- **The request**
Reproduce each line of the material below verbatim, preserving every word, spelling, and punctuation mark.
^^^^
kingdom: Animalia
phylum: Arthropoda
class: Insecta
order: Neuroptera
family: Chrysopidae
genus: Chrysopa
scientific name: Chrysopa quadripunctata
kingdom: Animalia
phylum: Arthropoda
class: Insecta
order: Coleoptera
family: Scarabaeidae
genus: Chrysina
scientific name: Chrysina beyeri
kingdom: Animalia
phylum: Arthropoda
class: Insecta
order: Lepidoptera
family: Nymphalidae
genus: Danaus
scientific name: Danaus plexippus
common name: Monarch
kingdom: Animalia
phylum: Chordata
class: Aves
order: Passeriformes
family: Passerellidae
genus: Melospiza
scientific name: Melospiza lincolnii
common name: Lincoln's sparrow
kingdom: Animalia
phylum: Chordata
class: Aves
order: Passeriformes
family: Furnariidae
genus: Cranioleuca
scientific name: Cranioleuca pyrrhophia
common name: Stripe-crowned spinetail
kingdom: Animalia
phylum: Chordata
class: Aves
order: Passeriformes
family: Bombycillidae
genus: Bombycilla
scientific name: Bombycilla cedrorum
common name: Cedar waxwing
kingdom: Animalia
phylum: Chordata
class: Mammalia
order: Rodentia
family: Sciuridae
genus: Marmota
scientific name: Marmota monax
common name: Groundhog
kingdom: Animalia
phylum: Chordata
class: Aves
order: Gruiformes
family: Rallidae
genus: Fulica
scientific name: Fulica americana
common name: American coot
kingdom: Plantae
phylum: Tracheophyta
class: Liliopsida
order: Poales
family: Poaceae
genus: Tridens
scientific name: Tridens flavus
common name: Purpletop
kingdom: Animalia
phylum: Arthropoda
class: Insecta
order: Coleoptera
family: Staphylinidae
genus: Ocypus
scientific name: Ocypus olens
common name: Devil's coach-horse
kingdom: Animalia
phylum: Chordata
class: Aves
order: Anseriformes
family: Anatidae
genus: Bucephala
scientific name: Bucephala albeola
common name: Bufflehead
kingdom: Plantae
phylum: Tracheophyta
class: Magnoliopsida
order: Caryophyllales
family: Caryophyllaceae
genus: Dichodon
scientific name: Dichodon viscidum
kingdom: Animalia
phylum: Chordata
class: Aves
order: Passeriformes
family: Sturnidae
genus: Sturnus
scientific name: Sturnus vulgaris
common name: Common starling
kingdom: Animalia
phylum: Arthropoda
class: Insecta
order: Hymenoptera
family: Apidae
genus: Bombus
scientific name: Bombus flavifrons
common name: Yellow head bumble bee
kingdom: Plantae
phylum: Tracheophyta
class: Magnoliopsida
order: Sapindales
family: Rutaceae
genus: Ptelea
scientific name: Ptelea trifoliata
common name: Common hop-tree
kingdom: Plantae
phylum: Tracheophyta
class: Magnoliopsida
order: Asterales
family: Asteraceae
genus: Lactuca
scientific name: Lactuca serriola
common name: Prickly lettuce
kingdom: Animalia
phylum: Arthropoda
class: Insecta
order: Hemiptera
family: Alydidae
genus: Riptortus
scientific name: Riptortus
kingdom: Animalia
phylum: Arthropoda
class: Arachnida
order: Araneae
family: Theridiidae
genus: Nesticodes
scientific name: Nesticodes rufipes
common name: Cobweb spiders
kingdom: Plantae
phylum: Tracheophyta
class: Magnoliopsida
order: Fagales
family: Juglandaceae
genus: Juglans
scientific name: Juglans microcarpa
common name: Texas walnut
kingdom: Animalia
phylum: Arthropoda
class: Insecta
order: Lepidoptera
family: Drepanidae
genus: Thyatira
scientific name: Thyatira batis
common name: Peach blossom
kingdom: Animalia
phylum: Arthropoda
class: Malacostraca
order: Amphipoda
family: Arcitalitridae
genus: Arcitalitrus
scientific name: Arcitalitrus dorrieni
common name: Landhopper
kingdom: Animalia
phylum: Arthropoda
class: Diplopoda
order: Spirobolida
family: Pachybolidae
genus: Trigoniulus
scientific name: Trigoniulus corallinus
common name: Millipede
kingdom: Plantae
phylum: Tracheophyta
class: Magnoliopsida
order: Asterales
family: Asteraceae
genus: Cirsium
^^^^
- **Solution to the problem**
kingdom: Animalia
phylum: Arthropoda
class: Insecta
order: Neuroptera
family: Chrysopidae
genus: Chrysopa
scientific name: Chrysopa quadripunctata
kingdom: Animalia
phylum: Arthropoda
class: Insecta
order: Coleoptera
family: Scarabaeidae
genus: Chrysina
scientific name: Chrysina beyeri
kingdom: Animalia
phylum: Arthropoda
class: Insecta
order: Lepidoptera
family: Nymphalidae
genus: Danaus
scientific name: Danaus plexippus
common name: Monarch
kingdom: Animalia
phylum: Chordata
class: Aves
order: Passeriformes
family: Passerellidae
genus: Melospiza
scientific name: Melospiza lincolnii
common name: Lincoln's sparrow
kingdom: Animalia
phylum: Chordata
class: Aves
order: Passeriformes
family: Furnariidae
genus: Cranioleuca
scientific name: Cranioleuca pyrrhophia
common name: Stripe-crowned spinetail
kingdom: Animalia
phylum: Chordata
class: Aves
order: Passeriformes
family: Bombycillidae
genus: Bombycilla
scientific name: Bombycilla cedrorum
common name: Cedar waxwing
kingdom: Animalia
phylum: Chordata
class: Mammalia
order: Rodentia
family: Sciuridae
genus: Marmota
scientific name: Marmota monax
common name: Groundhog
kingdom: Animalia
phylum: Chordata
class: Aves
order: Gruiformes
family: Rallidae
genus: Fulica
scientific name: Fulica americana
common name: American coot
kingdom: Plantae
phylum: Tracheophyta
class: Liliopsida
order: Poales
family: Poaceae
genus: Tridens
scientific name: Tridens flavus
common name: Purpletop
kingdom: Animalia
phylum: Arthropoda
class: Insecta
order: Coleoptera
family: Staphylinidae
genus: Ocypus
scientific name: Ocypus olens
common name: Devil's coach-horse
kingdom: Animalia
phylum: Chordata
class: Aves
order: Anseriformes
family: Anatidae
genus: Bucephala
scientific name: Bucephala albeola
common name: Bufflehead
kingdom: Plantae
phylum: Tracheophyta
class: Magnoliopsida
order: Caryophyllales
family: Caryophyllaceae
genus: Dichodon
scientific name: Dichodon viscidum
kingdom: Animalia
phylum: Chordata
class: Aves
order: Passeriformes
family: Sturnidae
genus: Sturnus
scientific name: Sturnus vulgaris
common name: Common starling
kingdom: Animalia
phylum: Arthropoda
class: Insecta
order: Hymenoptera
family: Apidae
genus: Bombus
scientific name: Bombus flavifrons
common name: Yellow head bumble bee
kingdom: Plantae
phylum: Tracheophyta
class: Magnoliopsida
order: Sapindales
family: Rutaceae
genus: Ptelea
scientific name: Ptelea trifoliata
common name: Common hop-tree
kingdom: Plantae
phylum: Tracheophyta
class: Magnoliopsida
order: Asterales
family: Asteraceae
genus: Lactuca
scientific name: Lactuca serriola
common name: Prickly lettuce
kingdom: Animalia
phylum: Arthropoda
class: Insecta
order: Hemiptera
family: Alydidae
genus: Riptortus
scientific name: Riptortus
kingdom: Animalia
phylum: Arthropoda
class: Arachnida
order: Araneae
family: Theridiidae
genus: Nesticodes
scientific name: Nesticodes rufipes
common name: Cobweb spiders
kingdom: Plantae
phylum: Tracheophyta
class: Magnoliopsida
order: Fagales
family: Juglandaceae
genus: Juglans
scientific name: Juglans microcarpa
common name: Texas walnut
kingdom: Animalia
phylum: Arthropoda
class: Insecta
order: Lepidoptera
family: Drepanidae
genus: Thyatira
scientific name: Thyatira batis
common name: Peach blossom
kingdom: Animalia
phylum: Arthropoda
class: Malacostraca
order: Amphipoda
family: Arcitalitridae
genus: Arcitalitrus
scientific name: Arcitalitrus dorrieni
common name: Landhopper
kingdom: Animalia
phylum: Arthropoda
class: Diplopoda
order: Spirobolida
family: Pachybolidae
genus: Trigoniulus
scientific name: Trigoniulus corallinus
common name: Millipede
kingdom: Plantae
phylum: Tracheophyta
class: Magnoliopsida
order: Asterales
family: Asteraceae
genus: Cirsium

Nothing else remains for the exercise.